**EXTRAIT SOURCE**:

Continuons. Marx nous dit que l'homme est pour lui-même son
véritable soleil, qu'il est pour lui-même «l'être suprême».
On pourrait rattacher cette formulation à la tradition de
Spinoza : si les hommes vivent sous la conduite de la raison, ils
sont amenés nécessairement à considérer que l'homme est un
dieu pour l'homme. Sans aucun doute, la tradition spinoziste
influence-t-elle fortement la pensée de Marx. Mais, dans le
présent contexte, c'est bien plutôt à une formule kantienne qu'il
faut penser (bien qu'en dernière analyse, cela ne soit pas
contradictoire). C'est en effet Kant qui dit que la personne humaine
(l'homme au sens générique de ce qui est proprement humain)
est une fin en soi et ne doit jamais être considérée comme un
moyen. Qu'est-ce donc que l'exploitation sinon la transformation
de la fin en soi qu'est l'homme en moyen de la production de la
plus-value ? L'humanisme kantien et l'humanisme du jeune Marx
sont vraiment très proches.
La
conséquence évidente et immédiate de cette conception qui
fait de l'homme le centre, c'est que l'impératif catégorique
marxien est celui de «l'émancipation universellement humaine».
Dans la révolution communiste, au sens de Marx, il ne s'agit
pas de l'émancipation d'une classe particulière, mais du fait
qu'une classe particulière puisse, à partir de sa situation
particulière, entreprendre «l'émancipation générale de
l'humanité.» (23)
Impératif
catégorique, universalisme, considération de l'homme comme fin en
soi : les piliers de la métaphysique des mœurs kantienne sont
réunis et constituent bien la charpente de cette introduction à
la critique de la philosophie du droit de Hegel. On se demande
même par quelle sorte d'étrange aveuglement cela n'a pas été vu
plus tôt. Qu'est-ce que Marx reproche donc à la philosophie
classique allemande ? Une seule chose : de n'être pas «réelle»,
de rester purement spéculative. Ce qu'il s'agit de faire, c'est
d'agir en vue de la «réalisation de la philosophie», ce qui
est le moyen de la «surmonter» (c'est le aufheben hégélien).
Réaliser la philosophie pour la surmonter, ce n'est pas la
jeter aux orties (Marx critique explicitement ce parti «pratique»
qui rejette la philosophie. C'est faire en sorte que les principes de
la philosophie deviennent les principes de la vie sociale, ne
restent pas des principes idéaux qui, restant séparés de la
vie, auraient finalement la même fonction que la religion. Or, «la
critique a saccagé les fleurs imaginaires qui ornent la
chaîne, non pour que l'homme porte une chaîne sans rêve ni
consolation, mais pour qu'il secoue la chaîne et qu'il cueille la
fleur vivante.» (24) Bref, il semble bien qu'on pourrait, sans trop
forcer le trait, résumer l'impératif catégorique de Marx par
la formule suivante : Agis en vue de transformer la société
de telle sorte que les principes de la morale kantienne constituent
la règle des rapports entre les individus.

Lignes du jeu de données:
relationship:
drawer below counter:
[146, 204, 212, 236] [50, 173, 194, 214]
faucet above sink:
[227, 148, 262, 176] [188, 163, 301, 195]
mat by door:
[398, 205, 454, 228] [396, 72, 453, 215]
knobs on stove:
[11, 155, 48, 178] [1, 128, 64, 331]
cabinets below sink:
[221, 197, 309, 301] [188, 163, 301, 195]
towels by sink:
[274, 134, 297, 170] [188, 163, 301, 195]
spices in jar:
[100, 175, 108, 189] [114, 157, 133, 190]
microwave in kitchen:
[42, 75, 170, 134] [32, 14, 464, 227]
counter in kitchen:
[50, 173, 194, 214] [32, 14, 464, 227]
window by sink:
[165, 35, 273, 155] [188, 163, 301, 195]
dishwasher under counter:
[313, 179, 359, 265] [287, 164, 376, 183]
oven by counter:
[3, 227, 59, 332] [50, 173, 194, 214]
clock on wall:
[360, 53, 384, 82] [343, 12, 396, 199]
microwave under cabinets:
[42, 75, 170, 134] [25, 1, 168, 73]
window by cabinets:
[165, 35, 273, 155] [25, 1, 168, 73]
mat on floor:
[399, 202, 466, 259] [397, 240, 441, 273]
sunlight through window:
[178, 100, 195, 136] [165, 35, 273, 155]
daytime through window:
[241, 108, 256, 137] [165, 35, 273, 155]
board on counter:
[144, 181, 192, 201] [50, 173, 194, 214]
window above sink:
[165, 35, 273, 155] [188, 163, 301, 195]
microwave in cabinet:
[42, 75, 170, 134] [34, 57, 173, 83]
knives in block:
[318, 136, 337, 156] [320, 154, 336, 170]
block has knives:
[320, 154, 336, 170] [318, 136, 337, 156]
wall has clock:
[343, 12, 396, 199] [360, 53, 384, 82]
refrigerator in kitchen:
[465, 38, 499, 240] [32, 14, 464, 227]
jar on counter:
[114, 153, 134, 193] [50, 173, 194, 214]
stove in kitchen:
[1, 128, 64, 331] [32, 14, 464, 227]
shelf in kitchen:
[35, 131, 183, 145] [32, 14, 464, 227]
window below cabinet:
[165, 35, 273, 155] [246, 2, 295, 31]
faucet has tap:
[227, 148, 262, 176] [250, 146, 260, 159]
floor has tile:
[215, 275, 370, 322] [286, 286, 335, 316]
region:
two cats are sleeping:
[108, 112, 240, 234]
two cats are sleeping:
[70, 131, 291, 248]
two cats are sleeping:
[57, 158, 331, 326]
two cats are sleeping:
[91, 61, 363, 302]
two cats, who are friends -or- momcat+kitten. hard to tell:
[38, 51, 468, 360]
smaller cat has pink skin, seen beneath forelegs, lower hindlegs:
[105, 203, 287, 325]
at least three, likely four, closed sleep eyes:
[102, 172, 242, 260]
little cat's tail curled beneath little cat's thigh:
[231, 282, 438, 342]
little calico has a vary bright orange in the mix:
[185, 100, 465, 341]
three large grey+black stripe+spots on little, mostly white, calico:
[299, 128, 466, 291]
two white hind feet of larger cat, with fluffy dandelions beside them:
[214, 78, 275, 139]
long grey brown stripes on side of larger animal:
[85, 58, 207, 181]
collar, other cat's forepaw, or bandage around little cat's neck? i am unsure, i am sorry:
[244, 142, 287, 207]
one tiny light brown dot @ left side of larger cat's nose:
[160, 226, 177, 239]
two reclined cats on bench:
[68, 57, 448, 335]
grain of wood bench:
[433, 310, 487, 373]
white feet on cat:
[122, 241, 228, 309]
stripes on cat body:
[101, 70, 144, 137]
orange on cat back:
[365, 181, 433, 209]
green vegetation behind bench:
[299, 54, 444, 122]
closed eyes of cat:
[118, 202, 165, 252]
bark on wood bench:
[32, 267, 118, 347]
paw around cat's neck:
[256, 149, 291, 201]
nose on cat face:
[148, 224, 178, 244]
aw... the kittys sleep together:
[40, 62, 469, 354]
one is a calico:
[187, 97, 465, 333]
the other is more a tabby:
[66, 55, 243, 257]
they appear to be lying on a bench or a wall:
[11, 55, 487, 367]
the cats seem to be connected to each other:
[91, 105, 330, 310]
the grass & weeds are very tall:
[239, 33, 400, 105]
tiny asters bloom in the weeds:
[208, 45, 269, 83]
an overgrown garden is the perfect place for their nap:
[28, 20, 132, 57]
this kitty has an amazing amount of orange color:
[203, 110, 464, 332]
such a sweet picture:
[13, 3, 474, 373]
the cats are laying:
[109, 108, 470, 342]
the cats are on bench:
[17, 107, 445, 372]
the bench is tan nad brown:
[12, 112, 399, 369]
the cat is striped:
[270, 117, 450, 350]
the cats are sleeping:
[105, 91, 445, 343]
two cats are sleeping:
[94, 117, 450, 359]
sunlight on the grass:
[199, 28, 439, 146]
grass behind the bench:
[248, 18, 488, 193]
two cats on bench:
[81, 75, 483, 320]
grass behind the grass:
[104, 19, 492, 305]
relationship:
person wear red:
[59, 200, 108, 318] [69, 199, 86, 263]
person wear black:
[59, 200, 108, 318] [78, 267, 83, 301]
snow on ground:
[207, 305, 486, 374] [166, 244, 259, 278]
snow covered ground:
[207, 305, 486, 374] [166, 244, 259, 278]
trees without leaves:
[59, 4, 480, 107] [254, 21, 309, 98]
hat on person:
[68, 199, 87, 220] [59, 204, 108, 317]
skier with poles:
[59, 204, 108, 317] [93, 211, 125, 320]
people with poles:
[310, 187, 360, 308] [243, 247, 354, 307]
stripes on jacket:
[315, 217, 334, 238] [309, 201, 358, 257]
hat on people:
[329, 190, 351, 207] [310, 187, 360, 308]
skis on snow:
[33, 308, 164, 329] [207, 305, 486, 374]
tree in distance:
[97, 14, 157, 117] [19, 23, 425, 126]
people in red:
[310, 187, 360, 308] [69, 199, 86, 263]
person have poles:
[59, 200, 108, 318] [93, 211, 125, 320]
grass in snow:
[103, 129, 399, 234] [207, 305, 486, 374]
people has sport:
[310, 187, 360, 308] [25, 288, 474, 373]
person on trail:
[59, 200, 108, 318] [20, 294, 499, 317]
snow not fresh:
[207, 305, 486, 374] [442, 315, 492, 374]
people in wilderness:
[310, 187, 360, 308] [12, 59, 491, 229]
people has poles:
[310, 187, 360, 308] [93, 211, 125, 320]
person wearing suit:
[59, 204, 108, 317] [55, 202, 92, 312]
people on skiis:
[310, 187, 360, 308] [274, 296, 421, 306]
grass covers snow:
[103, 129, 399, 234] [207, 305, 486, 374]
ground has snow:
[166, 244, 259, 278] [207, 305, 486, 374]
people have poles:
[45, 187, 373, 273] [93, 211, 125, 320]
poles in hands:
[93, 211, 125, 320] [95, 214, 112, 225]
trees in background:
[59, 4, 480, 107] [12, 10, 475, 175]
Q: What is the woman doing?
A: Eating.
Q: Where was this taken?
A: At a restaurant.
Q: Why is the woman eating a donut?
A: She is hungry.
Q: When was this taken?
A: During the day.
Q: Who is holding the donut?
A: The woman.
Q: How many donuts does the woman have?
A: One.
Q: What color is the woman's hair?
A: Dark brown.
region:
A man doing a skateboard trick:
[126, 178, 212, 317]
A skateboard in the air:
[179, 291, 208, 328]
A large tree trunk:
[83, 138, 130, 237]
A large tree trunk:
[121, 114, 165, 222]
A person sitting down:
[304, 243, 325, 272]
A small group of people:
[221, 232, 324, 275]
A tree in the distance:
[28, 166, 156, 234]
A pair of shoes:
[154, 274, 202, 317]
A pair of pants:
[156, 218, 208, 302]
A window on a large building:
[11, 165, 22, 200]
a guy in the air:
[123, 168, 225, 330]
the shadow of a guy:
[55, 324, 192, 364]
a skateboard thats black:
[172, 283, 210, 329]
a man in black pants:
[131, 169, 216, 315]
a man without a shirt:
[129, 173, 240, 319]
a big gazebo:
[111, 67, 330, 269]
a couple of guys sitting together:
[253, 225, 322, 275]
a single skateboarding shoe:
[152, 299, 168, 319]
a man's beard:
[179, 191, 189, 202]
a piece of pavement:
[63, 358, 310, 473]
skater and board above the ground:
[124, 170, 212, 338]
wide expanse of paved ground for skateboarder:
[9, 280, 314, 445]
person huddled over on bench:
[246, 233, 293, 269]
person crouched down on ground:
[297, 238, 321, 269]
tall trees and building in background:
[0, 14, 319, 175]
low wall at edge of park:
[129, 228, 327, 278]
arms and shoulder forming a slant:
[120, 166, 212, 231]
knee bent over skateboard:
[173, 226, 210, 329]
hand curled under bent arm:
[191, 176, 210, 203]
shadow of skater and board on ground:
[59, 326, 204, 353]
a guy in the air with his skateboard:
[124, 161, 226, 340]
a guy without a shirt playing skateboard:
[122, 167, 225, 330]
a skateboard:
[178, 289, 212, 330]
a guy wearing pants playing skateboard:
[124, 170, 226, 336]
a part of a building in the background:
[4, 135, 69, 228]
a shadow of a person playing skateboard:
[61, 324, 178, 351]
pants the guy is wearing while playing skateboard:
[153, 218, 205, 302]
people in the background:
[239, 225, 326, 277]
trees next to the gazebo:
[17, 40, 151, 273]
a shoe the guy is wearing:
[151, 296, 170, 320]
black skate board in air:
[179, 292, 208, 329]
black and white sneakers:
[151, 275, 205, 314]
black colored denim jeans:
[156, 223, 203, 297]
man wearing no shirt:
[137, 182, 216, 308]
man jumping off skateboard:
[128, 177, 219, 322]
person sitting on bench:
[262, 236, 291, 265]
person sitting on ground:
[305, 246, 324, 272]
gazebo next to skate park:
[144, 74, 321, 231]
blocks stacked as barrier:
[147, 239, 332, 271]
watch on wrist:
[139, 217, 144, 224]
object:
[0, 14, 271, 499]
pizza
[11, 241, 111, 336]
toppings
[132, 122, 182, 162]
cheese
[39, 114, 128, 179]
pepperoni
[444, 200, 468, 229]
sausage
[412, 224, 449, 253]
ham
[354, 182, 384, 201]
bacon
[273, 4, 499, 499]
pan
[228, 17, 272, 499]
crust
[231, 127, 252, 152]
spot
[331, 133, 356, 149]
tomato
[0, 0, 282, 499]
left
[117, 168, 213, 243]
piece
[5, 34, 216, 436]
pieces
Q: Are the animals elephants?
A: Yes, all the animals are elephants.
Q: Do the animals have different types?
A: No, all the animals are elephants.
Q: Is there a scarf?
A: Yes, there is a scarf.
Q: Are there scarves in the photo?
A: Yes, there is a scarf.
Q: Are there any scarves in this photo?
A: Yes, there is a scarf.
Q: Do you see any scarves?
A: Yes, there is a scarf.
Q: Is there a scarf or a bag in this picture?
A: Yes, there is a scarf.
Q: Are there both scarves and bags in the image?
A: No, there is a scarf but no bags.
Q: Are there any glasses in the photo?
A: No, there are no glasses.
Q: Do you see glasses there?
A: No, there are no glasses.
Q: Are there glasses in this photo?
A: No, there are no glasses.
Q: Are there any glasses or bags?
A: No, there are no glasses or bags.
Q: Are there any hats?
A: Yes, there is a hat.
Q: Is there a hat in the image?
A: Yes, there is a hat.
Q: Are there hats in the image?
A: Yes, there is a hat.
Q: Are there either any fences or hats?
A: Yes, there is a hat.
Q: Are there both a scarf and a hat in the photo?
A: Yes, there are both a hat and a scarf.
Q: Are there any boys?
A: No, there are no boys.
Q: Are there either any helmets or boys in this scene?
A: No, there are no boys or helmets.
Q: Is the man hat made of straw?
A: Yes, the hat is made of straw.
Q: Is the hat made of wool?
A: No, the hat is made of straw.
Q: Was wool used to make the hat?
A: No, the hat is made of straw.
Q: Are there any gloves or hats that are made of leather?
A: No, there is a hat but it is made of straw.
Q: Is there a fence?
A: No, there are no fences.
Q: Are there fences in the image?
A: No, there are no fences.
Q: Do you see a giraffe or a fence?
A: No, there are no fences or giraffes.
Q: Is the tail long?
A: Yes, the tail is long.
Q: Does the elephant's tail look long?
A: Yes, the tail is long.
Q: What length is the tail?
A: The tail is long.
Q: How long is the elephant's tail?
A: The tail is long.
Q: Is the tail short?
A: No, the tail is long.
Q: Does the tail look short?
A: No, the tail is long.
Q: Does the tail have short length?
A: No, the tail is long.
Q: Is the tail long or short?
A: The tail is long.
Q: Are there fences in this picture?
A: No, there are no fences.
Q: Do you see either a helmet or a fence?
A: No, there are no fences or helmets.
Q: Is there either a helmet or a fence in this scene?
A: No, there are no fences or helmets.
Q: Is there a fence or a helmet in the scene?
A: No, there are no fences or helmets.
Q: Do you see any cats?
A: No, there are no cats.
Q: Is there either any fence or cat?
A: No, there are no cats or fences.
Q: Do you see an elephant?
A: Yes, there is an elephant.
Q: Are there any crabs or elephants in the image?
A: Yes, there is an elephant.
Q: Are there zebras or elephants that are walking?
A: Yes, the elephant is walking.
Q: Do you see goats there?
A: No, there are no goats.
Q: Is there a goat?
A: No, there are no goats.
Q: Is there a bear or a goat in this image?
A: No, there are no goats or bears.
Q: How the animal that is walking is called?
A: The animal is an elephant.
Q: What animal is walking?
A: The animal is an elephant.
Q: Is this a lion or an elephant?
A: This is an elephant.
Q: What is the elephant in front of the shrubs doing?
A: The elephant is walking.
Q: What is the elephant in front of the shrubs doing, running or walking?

**ÉNONCÉ**: Recopiez le passage de l'extrait sur Marx et Kant qui s'ouvre sur les mots « Continuons. Marx nous » et se clôt sur « est proprement humain) », en substituant « astre » à « soleil ». Appuyez-vous uniquement sur l'extrait.

**RÉPONSE CORRECTE**:
Continuons. Marx nous dit que l'homme est pour lui-même son
véritable astre, qu'il est pour lui-même «l'être suprême».
On pourrait rattacher cette formulation à la tradition de
Spinoza : si les hommes vivent sous la conduite de la raison, ils
sont amenés nécessairement à considérer que l'homme est un
dieu pour l'homme. Sans aucun doute, la tradition spinoziste
influence-t-elle fortement la pensée de Marx. Mais, dans le
présent contexte, c'est bien plutôt à une formule kantienne qu'il
faut penser (bien qu'en dernière analyse, cela ne soit pas
contradictoire). C'est en effet Kant qui dit que la personne humaine
(l'homme au sens générique de ce qui est proprement humain)